Conway's Game of Life - Notable Life Programs

Notable Life Programs

Computers have been used to follow Life configurations from the earliest days. When John Conway was first investigating how various starting configurations developed, he tracked them by hand using a Go board with its black and white stones. This was tedious and prone to errors. The first-ever Life program was written by John Francis (an undergraduate student at Cambridge) on an IBM 360, and was used to automate this process and track the fate of the "R" pentomino for 1000 generations. The first interactive Life program was written in ALGOL 68 for the PDP-7 by M. J. T. Guy and S. R. Bourne. The results were published in the October 1970 issue of Scientific American and - regarding the use of the program - reports "Without its help, some discoveries about the game would have been difficult to make."

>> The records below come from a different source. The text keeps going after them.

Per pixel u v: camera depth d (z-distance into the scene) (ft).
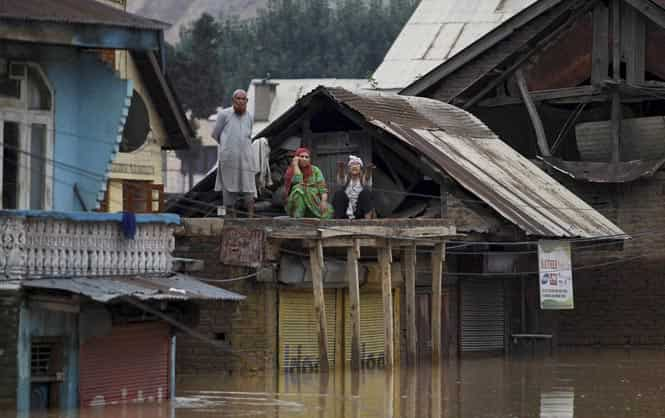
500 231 296.71
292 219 252.01
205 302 228.02
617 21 345.51
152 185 258.37
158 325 216.74
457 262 312.71
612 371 280.72
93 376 206.18
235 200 263.08
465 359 305.53
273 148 309.42
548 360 305.12
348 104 301.43
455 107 341.82
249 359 259.19
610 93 342.64
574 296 344.90
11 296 195.11
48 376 201.57
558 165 342.64
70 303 193.88
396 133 298.76
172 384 220.84
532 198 307.78
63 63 211.41
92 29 199.52
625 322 341.41
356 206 280.10
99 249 206.18
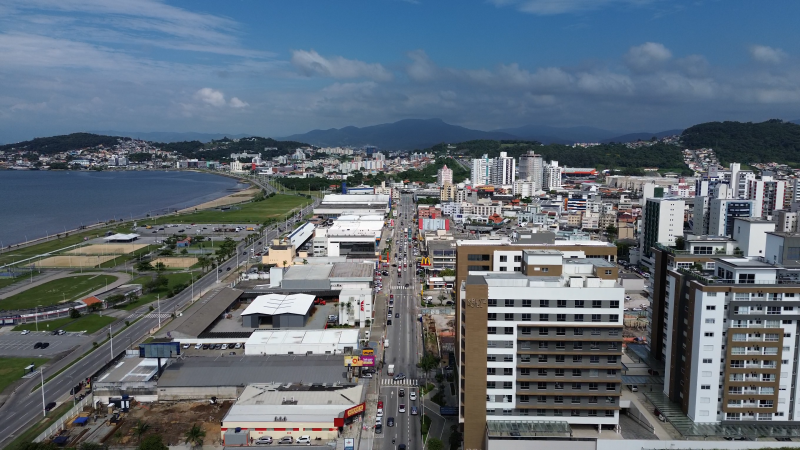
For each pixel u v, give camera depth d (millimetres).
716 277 155750
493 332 151750
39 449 148125
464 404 155250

There are now thousands of Life programs online, so a full list will not be provided here. The following is a small selection of programs with some special claim to notability, such as popularity or unusual features. Most of these programs incorporate a graphical user interface for pattern editing and simulation, the capability for simulating multiple rules including Life, and a large library of interesting patterns in Life and other CA rules.

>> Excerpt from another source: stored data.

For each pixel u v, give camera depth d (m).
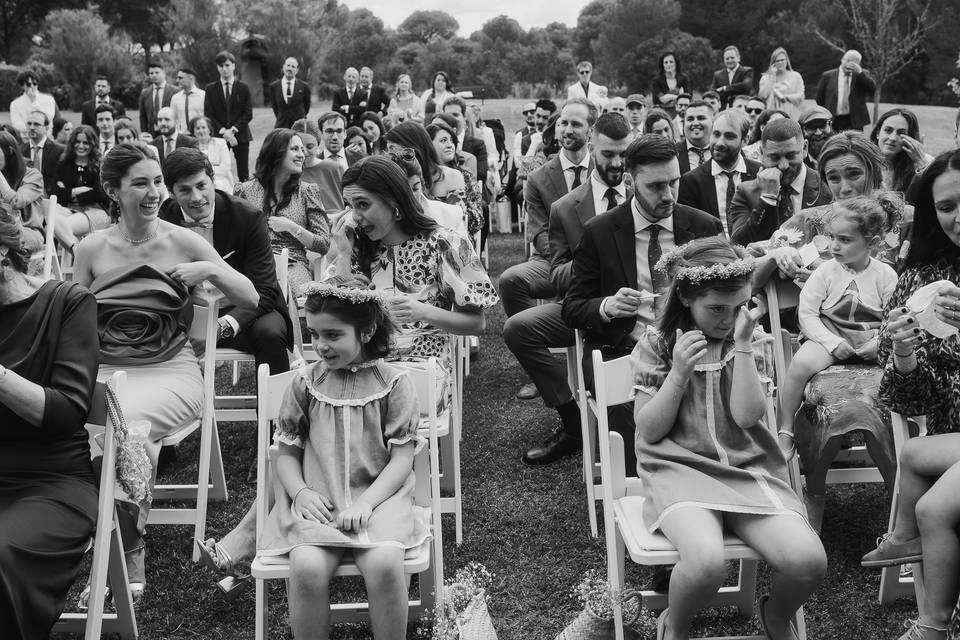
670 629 3.18
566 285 5.10
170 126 12.34
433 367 3.59
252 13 49.66
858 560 4.06
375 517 3.23
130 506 3.78
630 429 4.45
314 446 3.40
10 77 38.78
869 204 4.18
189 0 46.28
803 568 3.01
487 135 13.27
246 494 4.88
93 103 16.78
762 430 3.39
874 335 4.22
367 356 3.50
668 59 15.45
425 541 3.29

  • Conway's Game of Life, by Alan Hensel. A pop-up Java web applet with fast simulation algorithms and a large library of interesting Life patterns.
  • Golly. A cross-platform (Windows, Macintosh and Linux) open-source simulation system for Life and other cellular automata, by Andrew Trevorrow and Tomas Rokicki. It includes the hashlife algorithm for extremely fast generation, and Perl or Python scriptability for both editing and simulation.
  • Life32. Freeware for Windows machines, it includes powerful and scriptable pattern editing features.
  • Mirek's Cellebration. Free 1-D and 2-D cellular automata viewer, explorer and editor for Windows. Includes powerful facilities for simulating and viewing a wide variety of CA rules including Life, and a scriptable editor.
  • Xlife. A cellular-automaton laboratory by Jon Bennett. The standard UNIX X11 Life simulation application for a long time, it has also been ported to Windows. Can handle cellular automaton rules with the same neighbourhood as Life, and up to eight possible states per cell.